AIM OF THE TASK:
Could you count the lines in the listing that include the word "down"? Give only the number.

[STORED DATA — start]

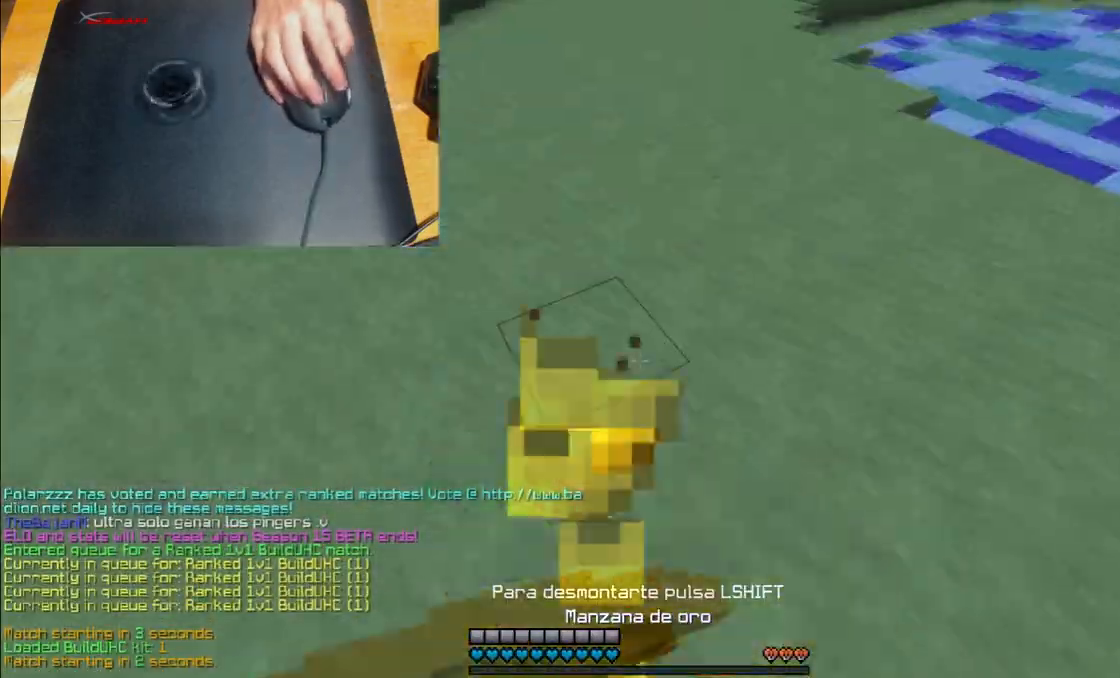
{"keys": ["a", "w"], "mouse": ["left", "right"], "events": [[67, "mouse_left", "down"], [167, "mouse_left", "up"], [200, "w", "down"], [267, "mouse_left", "down"], [300, "a", "down"], [367, "mouse_left", "up"], [434, "mouse_left", "down"]]}
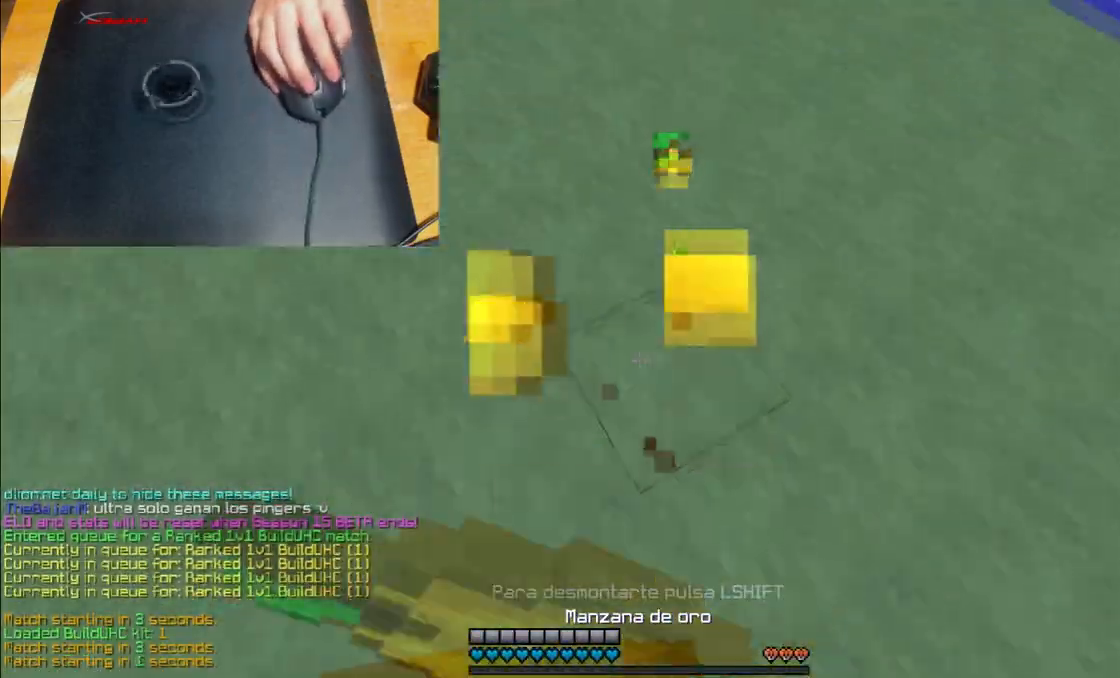
{"keys": ["w"], "mouse": ["right"], "events": [[66, "mouse_left", "up"], [166, "mouse_left", "down"], [200, "a", "up"], [267, "mouse_left", "up"], [367, "mouse_left", "down"], [467, "mouse_left", "up"]]}
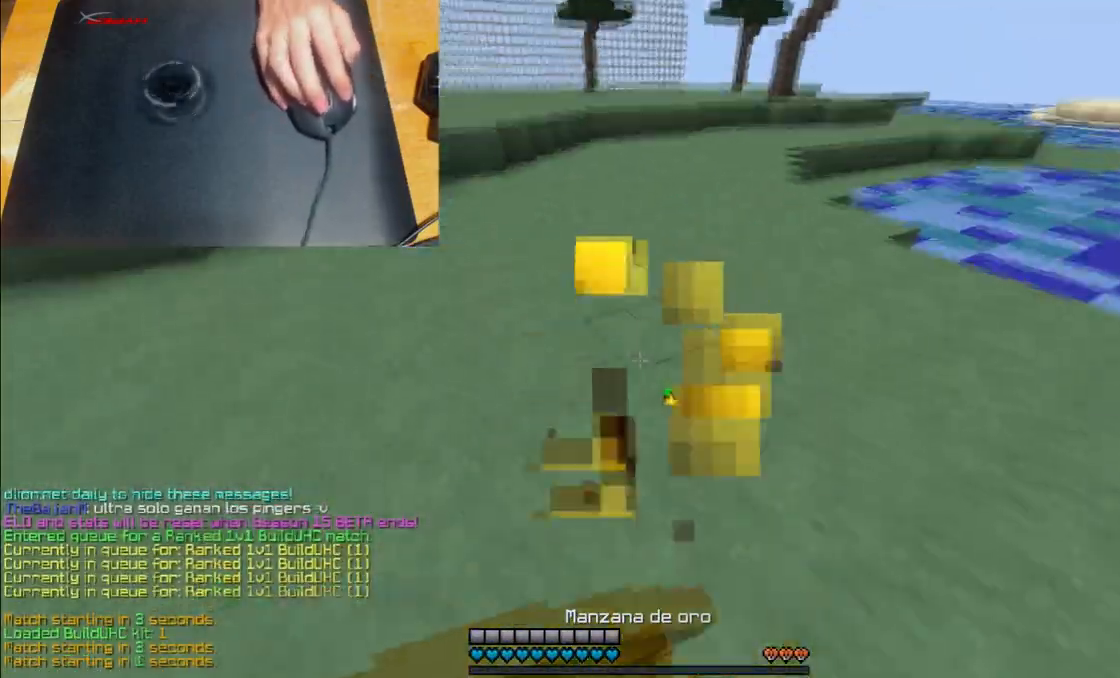
{"keys": ["w"], "mouse": ["left", "right"], "events": [[33, "mouse_left", "down"], [167, "mouse_left", "up"], [267, "mouse_left", "down"]]}
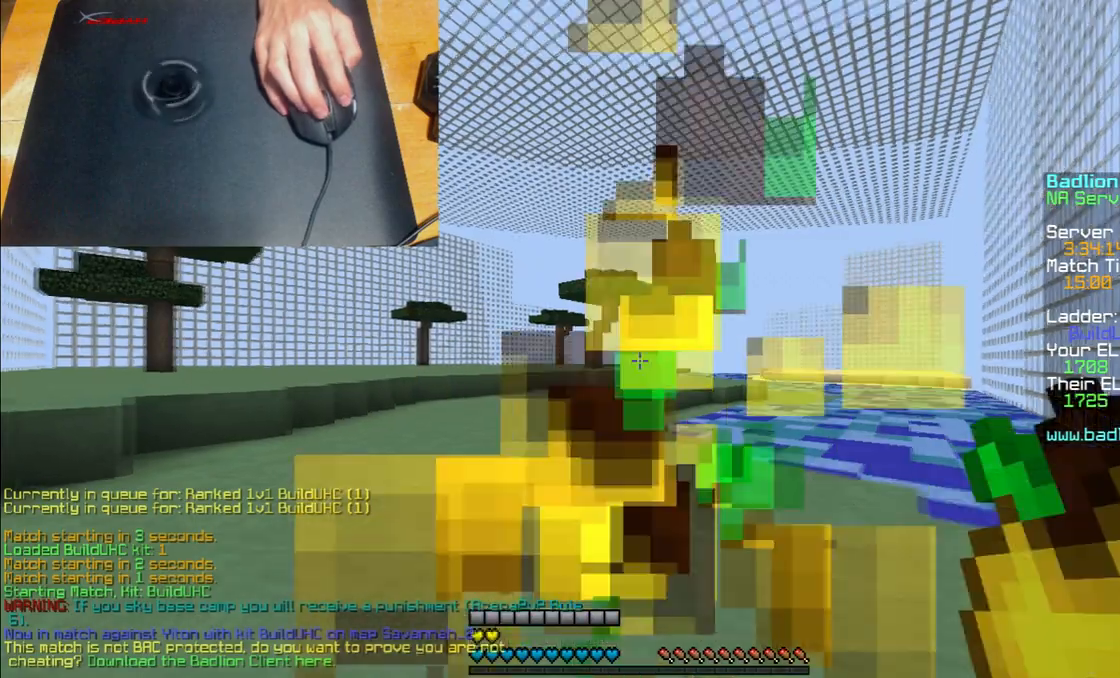
{"keys": ["w"], "mouse": [], "events": [[333, "mouse_left", "up"], [333, "mouse_right", "up"]]}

[STORED DATA — finish]

SOLUTION:
3